Partant, le TAF ne saurait retenir pour le revenu d’invalide un salaire
déterminé sur la base d’une capacité de travail de 5%.
10.3.5 Afin de s’assurer que l’assuré mette pleinement en valeur sa
capacité résiduelle de travail exigible par son travail à D._______ (consid.
10.3.1), il sied de comparer le salaire qu’il y réalise dès le 1er septembre
2017, soit le montant de 46'241 francs (AI pce 134), au revenu qu’il pourrait
obtenir sur le marché du travail équilibré compte tenu de sa capacité
résiduelle de travail de 50%.
C-666/2018
Page 23
Concrètement, le Tribunal de céans détermine ce revenu, tout comme le
revenu sans invalidité (cf. consid. 10.2.5), sur la base de l’ESS 2014. Il
apparait de la table TA1 différenciée selon le niveau des compétences
qu’un homme dans les branches 62-63 « Activité informatiques et services
d’information » et d’un niveau de compétence 3 gagnait en 2014 un salaire
mensuel de 7’269 francs pour 40 heures/semaine, respectivement de
7'487.05 francs pour 41.2 heures/semaine alors usuelles dans ces
branches, soit un salaire annuel de 89'844.60 francs (x 12) pour un taux
d’activité de 100% et de 44'922.30 pour un taux de 50%. Dans la mesure
où pour les hommes le travail à temps partiel peut être synonyme d'une
perte de salaire (notamment : arrêts du TF 9C_10/2019 du 29 avril 2019
consid. 5.2.1; 8C_805/2016 du 22 mars 2017 consid. 3.2), le TAF considère
qu’il sied d’en tenir compte dans le cas concret par un abattement de 5%
(cf. arrêt du TAF 9C_10/2019 cité consid. 5.2.2). Le revenu pour un taux
d’occupation de 50% s’élèverait ainsi en 2014 à 42'676.20 francs et indexé
à 2017 à 43'233.70 francs (1939=100; 2014=2'220; 2017=2'249). Ce
montant, tout comme celui sans abattement de 44'922.30 francs, soit de
45'509.10 francs une fois indexé à 2017, est inférieur à celui que l’assuré
gagnait réellement à compter du 1er septembre 2017. Le revenu déterminé
selon le niveau de compétence 2, que le recourant avance, lequel englobe
les tâches pratiques telles que la vente/les soins/le traitement de données
et les tâches administratives/l’utilisation de machines et d’appareils
électroniques/les services de sécurité/la conduite de véhicules serait
encore moins important.
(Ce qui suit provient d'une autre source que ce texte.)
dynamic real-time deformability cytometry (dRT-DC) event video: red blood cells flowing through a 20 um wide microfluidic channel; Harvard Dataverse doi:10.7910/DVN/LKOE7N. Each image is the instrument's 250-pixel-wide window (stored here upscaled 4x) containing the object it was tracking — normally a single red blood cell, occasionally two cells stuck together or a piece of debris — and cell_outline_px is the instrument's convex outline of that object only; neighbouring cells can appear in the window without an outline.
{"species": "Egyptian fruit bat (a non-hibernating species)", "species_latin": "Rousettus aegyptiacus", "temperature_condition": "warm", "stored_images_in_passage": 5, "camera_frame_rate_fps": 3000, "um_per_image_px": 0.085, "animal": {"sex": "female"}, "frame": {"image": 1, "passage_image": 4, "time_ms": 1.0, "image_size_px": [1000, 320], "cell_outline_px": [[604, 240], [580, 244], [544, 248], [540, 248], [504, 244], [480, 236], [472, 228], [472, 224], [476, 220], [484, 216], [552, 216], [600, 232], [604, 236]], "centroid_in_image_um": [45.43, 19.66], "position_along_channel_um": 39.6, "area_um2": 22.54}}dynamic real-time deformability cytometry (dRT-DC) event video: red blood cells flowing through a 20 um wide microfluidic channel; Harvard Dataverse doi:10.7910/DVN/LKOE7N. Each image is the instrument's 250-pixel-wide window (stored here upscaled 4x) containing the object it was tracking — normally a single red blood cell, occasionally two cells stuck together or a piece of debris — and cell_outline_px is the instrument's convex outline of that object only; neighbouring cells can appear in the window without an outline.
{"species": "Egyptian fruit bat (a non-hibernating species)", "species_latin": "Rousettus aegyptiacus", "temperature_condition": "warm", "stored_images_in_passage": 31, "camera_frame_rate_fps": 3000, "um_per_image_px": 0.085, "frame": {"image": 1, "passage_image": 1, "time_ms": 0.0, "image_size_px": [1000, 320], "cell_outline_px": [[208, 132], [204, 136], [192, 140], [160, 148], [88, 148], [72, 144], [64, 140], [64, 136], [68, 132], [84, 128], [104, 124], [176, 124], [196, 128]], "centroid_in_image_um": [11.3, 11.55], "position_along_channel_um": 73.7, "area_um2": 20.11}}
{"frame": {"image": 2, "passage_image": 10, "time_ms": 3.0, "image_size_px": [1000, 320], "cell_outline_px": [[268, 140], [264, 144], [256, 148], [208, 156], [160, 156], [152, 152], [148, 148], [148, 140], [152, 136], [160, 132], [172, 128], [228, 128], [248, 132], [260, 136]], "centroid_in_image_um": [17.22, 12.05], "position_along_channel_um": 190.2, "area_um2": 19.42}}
Il est, partant, inutile de le déterminer.
Dès lors, il est établi que le recourant mettait à compter du 1er septembre
2017 pleinement à profit sa capacité résiduelle de travail auprès de
D._______. Il est donc justifié qu’il conservait son poste qui est davantage
rémunéré que la moyenne de sa branche (cf. consid. 10.3.1 ci-dessus).
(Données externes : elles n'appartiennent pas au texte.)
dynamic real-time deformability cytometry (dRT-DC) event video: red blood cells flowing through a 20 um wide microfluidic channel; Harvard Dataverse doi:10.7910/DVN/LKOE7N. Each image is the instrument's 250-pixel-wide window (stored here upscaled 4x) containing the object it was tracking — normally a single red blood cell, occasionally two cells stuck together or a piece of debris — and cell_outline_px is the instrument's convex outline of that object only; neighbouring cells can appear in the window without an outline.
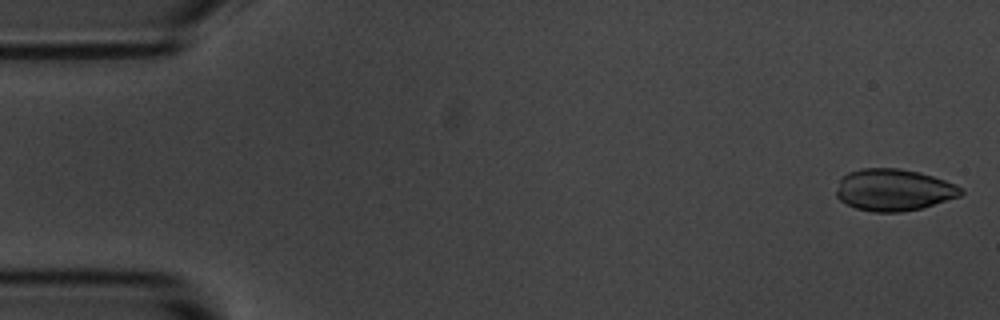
{"species": "common noctule bat (a hibernating species)", "species_latin": "Nyctalus noctula", "temperature_condition": "room temperature", "stored_images_in_passage": 5, "camera_frame_rate_fps": 3000, "um_per_image_px": 0.085, "animal": {"sex": "male", "body_mass_g": 20.1, "forearm_length_mm": 53.5}, "frame": {"image": 1, "passage_image": 1, "time_ms": 0.0, "image_size_px": [1000, 320], "cell_outline_px": [[964, 192], [960, 196], [920, 208], [900, 212], [872, 212], [856, 208], [840, 200], [836, 196], [836, 192], [840, 176], [848, 172], [860, 168], [900, 168], [920, 172], [956, 184], [964, 188]], "centroid_in_image_um": [75.95, 16.13], "position_along_channel_um": 9.1, "area_um2": 30.52}}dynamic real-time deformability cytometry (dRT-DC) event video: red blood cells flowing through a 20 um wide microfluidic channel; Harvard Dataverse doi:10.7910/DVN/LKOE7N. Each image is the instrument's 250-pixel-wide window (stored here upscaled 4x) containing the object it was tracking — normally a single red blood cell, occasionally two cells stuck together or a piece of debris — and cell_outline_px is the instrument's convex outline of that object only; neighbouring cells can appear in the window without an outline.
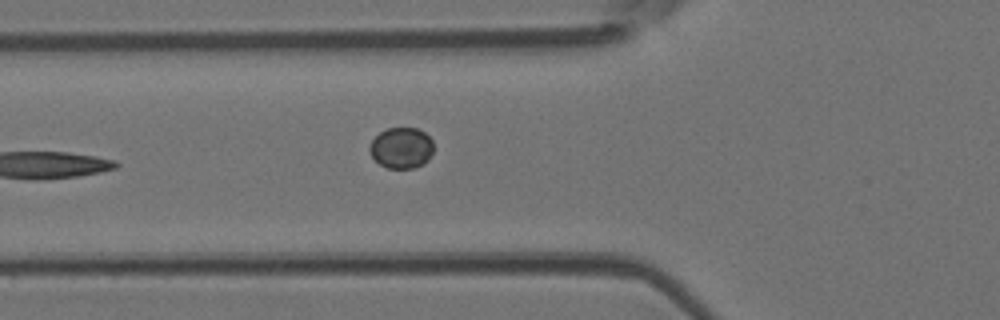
{"species": "Egyptian fruit bat (a non-hibernating species)", "species_latin": "Rousettus aegyptiacus", "temperature_condition": "room temperature", "stored_images_in_passage": 5, "camera_frame_rate_fps": 3000, "um_per_image_px": 0.085, "animal": {"sex": "female"}, "frame": {"image": 1, "passage_image": 5, "time_ms": 1.333, "image_size_px": [1000, 320], "cell_outline_px": [[432, 152], [428, 160], [424, 164], [416, 168], [388, 168], [380, 164], [372, 156], [368, 148], [372, 140], [380, 132], [388, 128], [416, 128], [424, 132], [432, 140]], "centroid_in_image_um": [34.12, 12.58], "position_along_channel_um": 91.7, "area_um2": 15.2}}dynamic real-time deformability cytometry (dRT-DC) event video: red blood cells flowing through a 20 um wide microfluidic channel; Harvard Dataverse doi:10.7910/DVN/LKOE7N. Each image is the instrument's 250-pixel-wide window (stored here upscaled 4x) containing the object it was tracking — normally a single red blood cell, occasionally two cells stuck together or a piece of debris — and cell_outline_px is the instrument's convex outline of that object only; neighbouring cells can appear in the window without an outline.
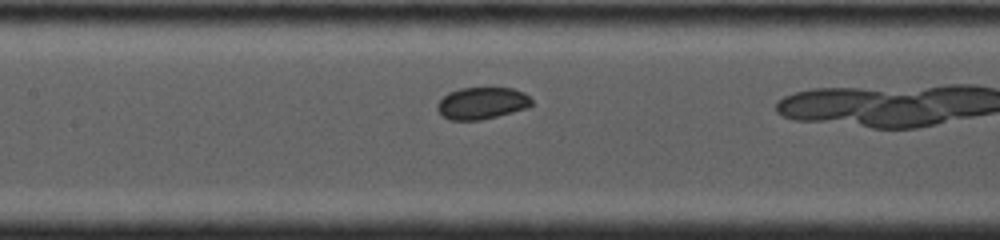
{"species": "common noctule bat (a hibernating species)", "species_latin": "Nyctalus noctula", "temperature_condition": "cold", "stored_images_in_passage": 17, "camera_frame_rate_fps": 4000, "um_per_image_px": 0.085, "animal": {"sex": "female", "body_mass_g": 19.0, "forearm_length_mm": 53.3}, "frame": {"image": 1, "passage_image": 6, "time_ms": 3.0, "image_size_px": [1000, 240], "cell_outline_px": [[532, 104], [528, 108], [480, 120], [448, 120], [436, 108], [436, 104], [448, 92], [460, 88], [512, 88], [524, 92], [532, 100]], "centroid_in_image_um": [40.96, 8.77], "position_along_channel_um": 166.4, "area_um2": 17.51}, "authors_computed_cell_mechanics": {"area_um2": 18.2648, "velocity_mm_per_s": 4.0855, "shape_relaxation_time_tau1_ms": 2.41, "shape_relaxation_time_tau2_ms": null, "deformation_change_tau1": 0.0357, "deformation_change_tau2": null}}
10.3.6 En conclusion, le salaire de 46'241 francs que l’assuré réalisait dès
le 1er septembre 2017 à D._______ forme le revenu d’invalide à prendre
en considération.
10.4 La comparaison des revenus fait apparaître, selon qu’on retient
comme revenu sans invalidité le montant de 78'772.60 francs ou de
91'060.20 francs (cf. consid. 10.2.7), une perte de gain de 32'531.60 francs
(78'772.60 francs – 46’241 francs), correspondant à un taux d'invalidité de
41% (32'531.65 francs / 78'772.60 francs x 100%), ou alors une perte de
gain de 44'819.20 francs (91'060.20 francs – 46’241 francs), correspondant
à un taux d’invalidité de 49% (44'819.20 francs / 91'060.20 francs x 100%).
C-666/2018
Page 24
L’un ou l’autre de ces taux donne droit à un quart de rente au regard de
l’art. 28 al. 2 LAI cité (cf. consid. 6.6). Conformément à l’art. 88a al. 1 RAI
(cf. consid. 6.7), cette amélioration de la capacité de gain du recourant est
déterminante depuis le 1er septembre 2017 (cf. aussi consid. 8.5 et 9.2).
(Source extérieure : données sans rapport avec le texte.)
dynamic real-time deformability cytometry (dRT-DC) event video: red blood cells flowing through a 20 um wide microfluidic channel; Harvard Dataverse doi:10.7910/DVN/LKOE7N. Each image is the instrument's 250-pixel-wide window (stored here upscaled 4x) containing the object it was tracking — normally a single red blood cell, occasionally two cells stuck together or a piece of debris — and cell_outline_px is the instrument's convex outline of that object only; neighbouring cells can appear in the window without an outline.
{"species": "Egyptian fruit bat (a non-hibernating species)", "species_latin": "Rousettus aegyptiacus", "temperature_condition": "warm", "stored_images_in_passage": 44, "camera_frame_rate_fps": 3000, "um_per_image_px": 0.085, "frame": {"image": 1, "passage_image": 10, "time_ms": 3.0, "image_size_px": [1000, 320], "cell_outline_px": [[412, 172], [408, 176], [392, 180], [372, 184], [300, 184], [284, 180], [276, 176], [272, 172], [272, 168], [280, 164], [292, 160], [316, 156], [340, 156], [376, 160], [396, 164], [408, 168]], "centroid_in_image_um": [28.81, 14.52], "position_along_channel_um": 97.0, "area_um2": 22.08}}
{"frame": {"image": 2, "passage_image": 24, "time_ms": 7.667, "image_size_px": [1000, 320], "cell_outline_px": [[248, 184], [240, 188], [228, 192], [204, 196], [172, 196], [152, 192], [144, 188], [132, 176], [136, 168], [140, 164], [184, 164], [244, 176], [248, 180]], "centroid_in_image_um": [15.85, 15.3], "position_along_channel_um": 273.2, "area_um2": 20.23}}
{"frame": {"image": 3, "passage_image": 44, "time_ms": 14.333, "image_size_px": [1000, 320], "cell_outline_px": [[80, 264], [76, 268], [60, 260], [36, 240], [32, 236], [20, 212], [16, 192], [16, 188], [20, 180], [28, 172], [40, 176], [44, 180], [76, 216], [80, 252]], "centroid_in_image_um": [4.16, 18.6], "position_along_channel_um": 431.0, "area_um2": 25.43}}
De plus, au regard de l’art. 88bis al. 2 RAI (cf. consid. 6.8) et de la décision
attaquée du 15 décembre 2017 (AI pce 147), notifiée le 26 décembre 2017
(suivi de l’envoi de La Poste [TAF pce 1 annexe 1]), la réduction du taux
d’invalidité du recourant lequel touchait auparavant une demi-rente prend
effet au 1er février 2018.
11.
Il sied encore d’examiner le droit du recourant à des mesures
professionnelles que l’OAIE a rejeté.
11.1 Conformément à l'art. 8 al. 1 LAI, les assurés invalides ou menacés
d'une invalidité imminente ont droit aux mesures de réadaptation
nécessaires qui sont de nature à rétablir, à maintenir ou à améliorer leur
capacité de gain ou leur capacité d'accomplir leurs travaux habituels, qu'ils
aient ou non exercé une activité lucrative préalable.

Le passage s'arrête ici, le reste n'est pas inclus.